Internal packing, very often poor to non existent. Objects rolling around inside like a BB in a boxcar. Worst case, Mrs. Merkt ordered a dozen bottles of salad dressing. In glass, which obviously needs better packing than say a pillow. What came was a sopping wet cardboard box, the dozen glass bottles of salad dressing had been bagged together in a single plastic bag, then placed in an oversized carton with no dunnage or separation. Several survived but most were understandably broken.
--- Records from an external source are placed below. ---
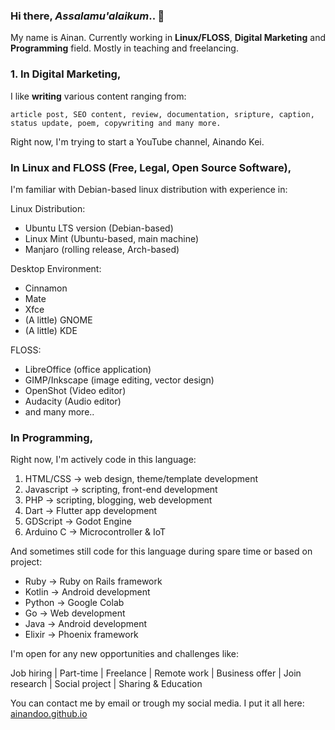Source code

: ### Hi there, _Assalamu'alaikum_.. 👋

My name is Ainan. Currently working in **Linux/FLOSS**, **Digital Marketing** and **Programming** field. Mostly in teaching and freelancing.

### 1. In Digital Marketing, 

I like **writing** various content ranging from:

    article post, SEO content, review, documentation, sripture, caption, status update, poem, copywriting and many more.

Right now, I'm trying to start a YouTube channel, Ainando Kei.

### In Linux and FLOSS (Free, Legal, Open Source Software), 

I'm familiar with Debian-based linux distribution with experience in:

Linux Distribution:
- Ubuntu LTS version (Debian-based)
- Linux Mint (Ubuntu-based, main machine)
- Manjaro (rolling release, Arch-based)

Desktop Environment:
- Cinnamon
- Mate
- Xfce
- (A little) GNOME
- (A little) KDE

FLOSS:
- LibreOffice (office application)
- GIMP/Inkscape (image editing, vector design)
- OpenShot (Video editor)
- Audacity (Audio editor)
- and many more..

### In Programming, 

Right now, I'm actively code in this language:

1. HTML/CSS -> web design, theme/template development
2. Javascript -> scripting, front-end development
3. PHP -> scripting, blogging, web development
4. Dart -> Flutter app development
5. GDScript -> Godot Engine
6. Arduino C -> Microcontroller & IoT

And sometimes still code for this language during spare time or based on project:
- Ruby -> Ruby on Rails framework
- Kotlin -> Android development
- Python -> Google Colab
- Go -> Web development
- Java -> Android development
- Elixir -> Phoenix framework

I'm open for any new opportunities and challenges like:

Job hiring | Part-time | Freelance | Remote work | Business offer | Join research | Social project | Sharing & Education

You can contact me by email or trough my social media. 
I put it all here: <a href="https://ainandoo.github.io">ainandoo.github.io<a/>

<!--
**ainandoo/ainandoo** is a ✨ _special_ ✨ repository because its `README.md` (this file) appears on your GitHub profile.

Here are some ideas to get you started:

- 🔭 I’m currently working on ...
- 🌱 I’m currently learning ...
- 👯 I’m looking to collaborate on ...
- 🤔 I’m looking for help with ...
- 💬 Ask me about ...
- 📫 How to reach me: ...
- 😄 Pronouns: ...
- ⚡ Fun fact: ...
-->
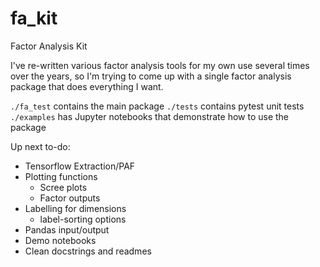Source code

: # fa_kit
Factor Analysis Kit

I've re-written various factor analysis tools for my own use several times over the years, so I'm trying to come up with a single factor analysis package that does everything I want.

`./fa_test` contains the main package
`./tests` contains pytest unit tests
`./examples` has Jupyter notebooks that demonstrate how to use the package




Up next to-do:
* Tensorflow Extraction/PAF
* Plotting functions
    * Scree plots
    * Factor outputs
* Labelling for dimensions
    * label-sorting options
* Pandas input/output
* Demo notebooks
* Clean docstrings and readmes
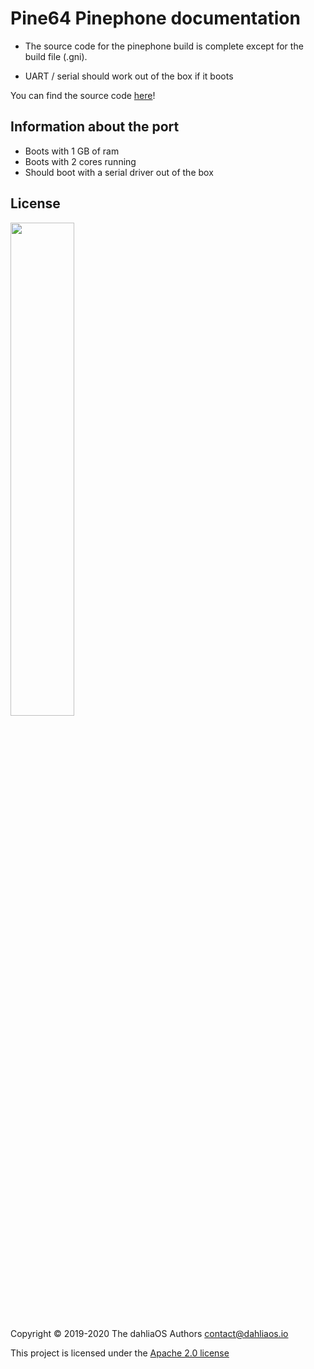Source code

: # Pine64 Pinephone documentation

* The source code for the pinephone build is complete except for the build file (.gni). 

* UART / serial should work out of the box if it boots

You can find the source code [here](https://github.com/dahlia-os/fuchsia-pine64-pinephone)!

## Information about the port

* Boots with 1 GB of ram
* Boots with 2 cores running
* Should boot with a serial driver out of the box

## License

<p align="left">
  <img width="45%" src="https://github.com/dahlia-os/brand/blob/master/Logo%20SVGs/dahliaOS%20logo%20with%20text%20(drop%20shadow).svg"
</p>

Copyright © 2019-2020 The dahliaOS Authors contact@dahliaos.io

This project is licensed under the [Apache 2.0 license](../../LICENSE)
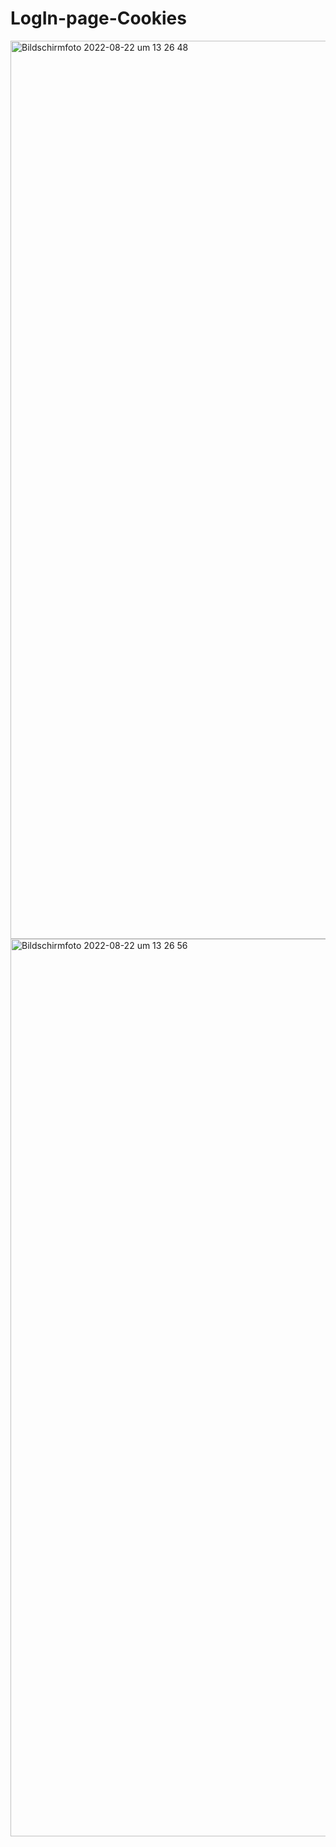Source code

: # LogIn-page-Cookies
<img width="1437" alt="Bildschirmfoto 2022-08-22 um 13 26 48" src="https://user-images.githubusercontent.com/103680253/185911254-663aee8b-d4c1-4087-ad48-31496acff3b7.png">
<img width="1436" alt="Bildschirmfoto 2022-08-22 um 13 26 56" src="https://user-images.githubusercontent.com/103680253/185911261-00822d74-3e8b-4e98-9e1c-0ac0591c51a6.png">
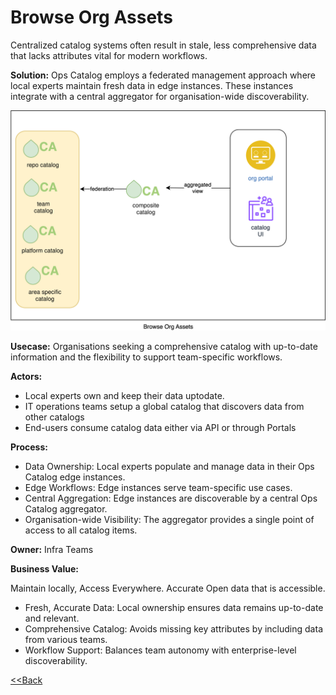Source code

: # Browse Org Assets

Centralized catalog systems often result in stale, less comprehensive data that lacks attributes vital for modern workflows.

**Solution:** Ops Catalog employs a federated management approach where local experts maintain fresh data in edge instances. These instances integrate with a central aggregator for organisation-wide discoverability.

![Browse All Assets](../assets/images/usecases/7.browseorgassets.svg)

**Usecase:** Organisations seeking a comprehensive catalog with up-to-date information and the flexibility to support team-specific workflows.

**Actors:**

- Local experts own and keep their data uptodate.
- IT operations teams setup a global catalog that discovers data from other catalogs
- End-users consume catalog data either via API or through Portals

**Process:**

- Data Ownership: Local experts populate and manage data in their Ops Catalog edge instances.
- Edge Workflows: Edge instances serve team-specific use cases.
- Central Aggregation: Edge instances are discoverable by a central Ops Catalog aggregator.
- Organisation-wide Visibility: The aggregator provides a single point of access to all catalog items.

**Owner:** Infra Teams

**Business Value:** 

Maintain locally, Access Everywhere. Accurate Open data that is accessible.

- Fresh, Accurate Data: Local ownership ensures data remains up-to-date and relevant.
- Comprehensive Catalog: Avoids missing key attributes by including data from various teams.
- Workflow Support: Balances team autonomy with enterprise-level discoverability.




[<<Back](../usecases.md)
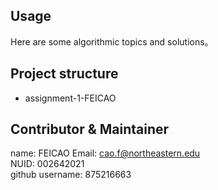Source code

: ## Usage
Here are some algorithmic topics and solutions。
## Project structure
- assignment-1-FEICAO    
## Contributor & Maintainer
name: FEICAO 
Email: cao.f@northeastern.edu  
NUID: 002642021  
github username: 875216663  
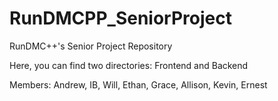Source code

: # RunDMCPP_SeniorProject
RunDMC++'s Senior Project Repository

Here, you can find two directories: Frontend and Backend

Members:
Andrew,
IB,
Will,
Ethan,
Grace,
Allison,
Kevin,
Ernest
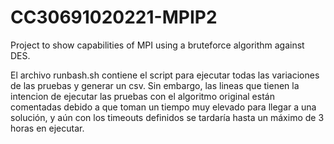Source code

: # CC30691020221-MPIP2
Project to show capabilities of MPI using a bruteforce algorithm against DES.

El archivo runbash.sh contiene el script para ejecutar todas las variaciones de las pruebas y generar un csv. Sin embargo, las lineas que tienen la intencion de ejecutar las pruebas con el algoritmo original están comentadas debido a que toman un tiempo muy elevado para llegar a una solución, y aún con los timeouts definidos se tardaría hasta un máximo de 3 horas en ejecutar.
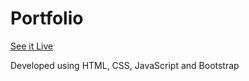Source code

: #  Portfolio
[See it Live](https://sabreen-pa.github.io/Portfolio/)


Developed using HTML, CSS, JavaScript and Bootstrap
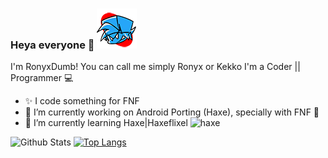 ### Heya everyone 👋 ![Img-FNF-Icon](img/icon64.png)
I'm RonyxDumb! You can call me simply Ronyx or Kekko
I'm a Coder || Programmer 💻

- ✨️ I code something for FNF
- 🔭 I’m currently working on Android Porting (Haxe), specially with FNF 📱
- 🌱 I’m currently learning Haxe|Haxeflixel ![haxe](img/haxeflixel.svg)

![Github Stats](https://github-readme-stats.vercel.app/api?username=RonyxDumb&theme=radical)
[![Top Langs](https://github-readme-stats.vercel.app/api/top-langs/?username=RonyxDumb&layout=compact)](https://github.com/anuraghazra/github-readme-stats)

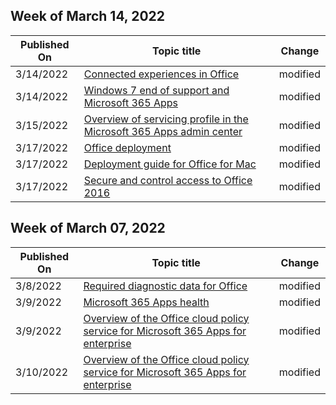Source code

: <!-- This file is generated automatically each week. Changes made to this file will be overwritten.-->



## Week of March 14, 2022


| Published On |Topic title | Change |
|------|------------|--------|
| 3/14/2022 | [Connected experiences in Office](/DeployOffice/privacy/connected-experiences) | modified |
| 3/14/2022 | [Windows 7 end of support and Microsoft 365 Apps](/DeployOffice/endofsupport/windows-7-support) | modified |
| 3/15/2022 | [Overview of servicing profile in the Microsoft 365 Apps admin center](/DeployOffice/admincenter/servicing-profile) | modified |
| 3/17/2022 | [Office deployment](/DeployOffice/index) | modified |
| 3/17/2022 | [Deployment guide for Office for Mac](/DeployOffice/mac/deployment-guide-for-office-for-mac) | modified |
| 3/17/2022 | [Secure and control access to Office 2016](/DeployOffice/security/secure-and-control-access-to-office) | modified |


## Week of March 07, 2022


| Published On |Topic title | Change |
|------|------------|--------|
| 3/8/2022 | [Required diagnostic data for Office](/DeployOffice/privacy/required-diagnostic-data) | modified |
| 3/9/2022 | [Microsoft 365 Apps health](/DeployOffice/admincenter/microsoft-365-apps-health) | modified |
| 3/9/2022 | [Overview of the Office cloud policy service for Microsoft 365 Apps for enterprise](/DeployOffice/admincenter/overview-office-cloud-policy-service) | modified |
| 3/10/2022 | [Overview of the Office cloud policy service for Microsoft 365 Apps for enterprise](/DeployOffice/admincenter/overview-office-cloud-policy-service) | modified |
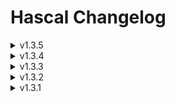 # Hascal Changelog
<details>
<summary>v1.3.5</summary>
  
#### New features

#### Standard library
##### Updated
- add `compiler_name()` function to get the name of the compiler
- add `arch()` function to get the architecture of the system
- add `is_x86()` function to check if the architecture is x86
- add `is_x64()` function to check if the architecture is x64

##### Added
- add `libcinfo` library to get information about the libc

#### Bug fixes
- Fix incomplet type defination bug

#### Removed

</details>

<details>
<summary>v1.3.4</summary>
  
#### New features
- compiler option : now can generate c++ code from hascal code with `c++_code : 1` in `config.json` file
- use `cuse` keyword to include c++ files.

#### Bug fixes
- Fix semantic analyser bugs
- Fix standard library bug

</details>

<details>
<summary>v1.3.3</summary>

#### New features
- struct inheritance
- can use `cuse` statement on struct declaration

#### Bug fixes
- Fix variable scope bug
- Fix variable declaration bug
- Fix semantic analyser bug

</details>

<details>
<summary>v1.3.2</summary>

#### New features
- `for in` statement
- library manager
- flag option
- `cuse` statement

#### Bug fixes
- Fix semantic analyser bugs
- Fix nested struct bug

#### Removed
- `for to` and `for downto` statement removed

</details>

<details>
<summary>v1.3.1</summary>

#### New features
- Basic Semantic Anaslyser

#### Changes
- remove semicolon from syntax

</details>
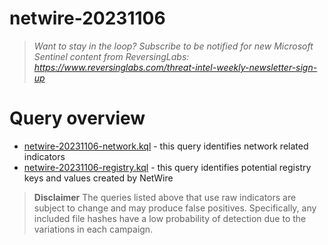 # netwire-20231106

> *Want to stay in the loop? Subscribe to be notified for new Microsoft Sentinel content from ReversingLabs: https://www.reversinglabs.com/threat-intel-weekly-newsletter-sign-up*

# Query overview
* [netwire-20231106-network.kql](./netwire-20231106-network.kql) - this query identifies network related indicators
* [netwire-20231106-registry.kql](./netwire-20231106-registry.kql) - this query identifies potential registry keys and values created by NetWire

> **Disclaimer**
> The queries listed above that use raw indicators are subject to change and may produce false positives. Specifically, any included file hashes have a low probability of detection due to the variations in each campaign. 
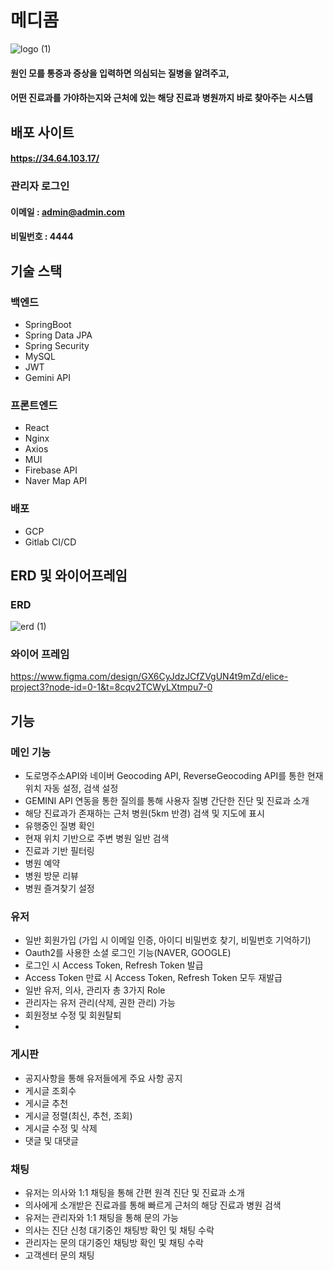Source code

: # 메디콤
![logo (1)](https://github.com/user-attachments/assets/74c152e2-6fcb-41e8-97a8-796b0b2b2376)

#### 원인 모를 통증과 증상을 입력하면  의심되는 질병을 알려주고,
#### 어떤 진료과를 가야하는지와 근처에 있는 해당 진료과 병원까지 바로 찾아주는 시스템


## 배포 사이트
#### https://34.64.103.17/

### 관리자 로그인
#### 이메일 : admin@admin.com
#### 비밀번호 : 4444


## 기술 스택

### 백엔드
- SpringBoot
- Spring Data JPA
- Spring Security
- MySQL
- JWT
- Gemini API

### 프론트엔드
- React
- Nginx
- Axios
- MUI
- Firebase API
- Naver Map API

### 배포
- GCP
- Gitlab CI/CD

## ERD 및 와이어프레임
### ERD
![erd (1)](https://github.com/user-attachments/assets/71975e7a-f2b2-4d5c-8438-e6236059f9dc)

### 와이어 프레임
https://www.figma.com/design/GX6CyJdzJCfZVgUN4t9mZd/elice-project3?node-id=0-1&t=8cqv2TCWyLXtmpu7-0

## 기능

### 메인 기능
- 도로명주소API와 네이버 Geocoding API, ReverseGeocoding API를 통한 현재 위치 자동 설정, 검색 설정
- GEMINI API 연동을 통한 질의를 통해 사용자 질병 간단한 진단 및 진료과 소개 
- 해당 진료과가 존재하는 근처 병원(5km 반경) 검색 및 지도에 표시
- 유행중인 질병 확인
- 현재 위치 기반으로 주변 병원 일반 검색
- 진료과 기반 필터링
- 병원 예약
- 병원 방문 리뷰
- 병원 즐겨찾기 설정

### 유저
- 일반 회원가입 (가입 시 이메일 인증, 아이디 비밀번호 찾기, 비밀번호 기억하기)
- Oauth2를 사용한 소셜 로그인 기능(NAVER, GOOGLE)
- 로그인 시 Access Token, Refresh Token 발급
- Access Token 만료 시 Access Token, Refresh Token 모두 재발급
- 일반 유저, 의사, 관리자 총 3가지 Role
- 관리자는 유저 관리(삭제, 권한 관리) 가능
- 회원정보 수정 및 회원탈퇴
- 

### 게시판
- 공지사항을 통해 유저들에게 주요 사항 공지
- 게시글 조회수
- 게시글 추천
- 게시글 정렬(최신, 추천, 조회)
- 게시글 수정 및 삭제
- 댓글 및 대댓글

### 채팅
- 유저는 의사와 1:1 채팅을 통해 간편 원격 진단 및 진료과 소개
- 의사에게 소개받은 진료과를 통해 빠르게 근처의 해당 진료과 병원 검색
- 유저는 관리자와 1:1 채팅을 통해 문의 가능
- 의사는 진단 신청 대기중인 채팅방 확인 및 채팅 수락
- 관리자는 문의 대기중인 채팅방 확인 및 채팅 수락
- 고객센터 문의 채팅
I wrote a scathing complaint to Amazon and they quickly replaced the product no charge. The second batch was properly packed, in their own box with cardboard separators between each bottle. Which was how they should've done the first time around. This entire thing was all about common sense.

Ever since the Covid event, food item prices that I've looked at on Amazon have been close to exorbitant. They took the opportunity to boost and never looked back and in my limited observation, it continues to this day.

Amazon has tried all kinds of different methods of delivery in their quest to find the cheapest way. Special arrangements with USPS, gig job private hire delivery drivers, now they have created the fleet of gray delivery vans. Which as I understand it are franchises of owner operators. Amazon set up a system whereby they offer financing for franchisees. So they avoid the liability for the fleet, get a work force without the downside of employee overhead, yet are still able to exercise control due to scheduling. And debt slavery which is another form of control. As in, "Do what we say or we will deny you loads, you won't have work and you will lose your truck."

Overworked warehouse employees, yes, there has been some of that story going around. BUT: How is that doing in a labor market that is shorthanded of that kind of work? The concept seems like a contradiction. Maybe they stick around for the stock options.
 
While on the subject of delivery vans. With so many shoppers buying online, the package delivery business has flourished. There are a lot more vans from various systems out there, clogging up the streets and roads. All burning up valuable fuel. Driving skills vary widely. I don't know that online shopping has reduced traffic on the roads around here in my area, what with all the people "working from home" these days.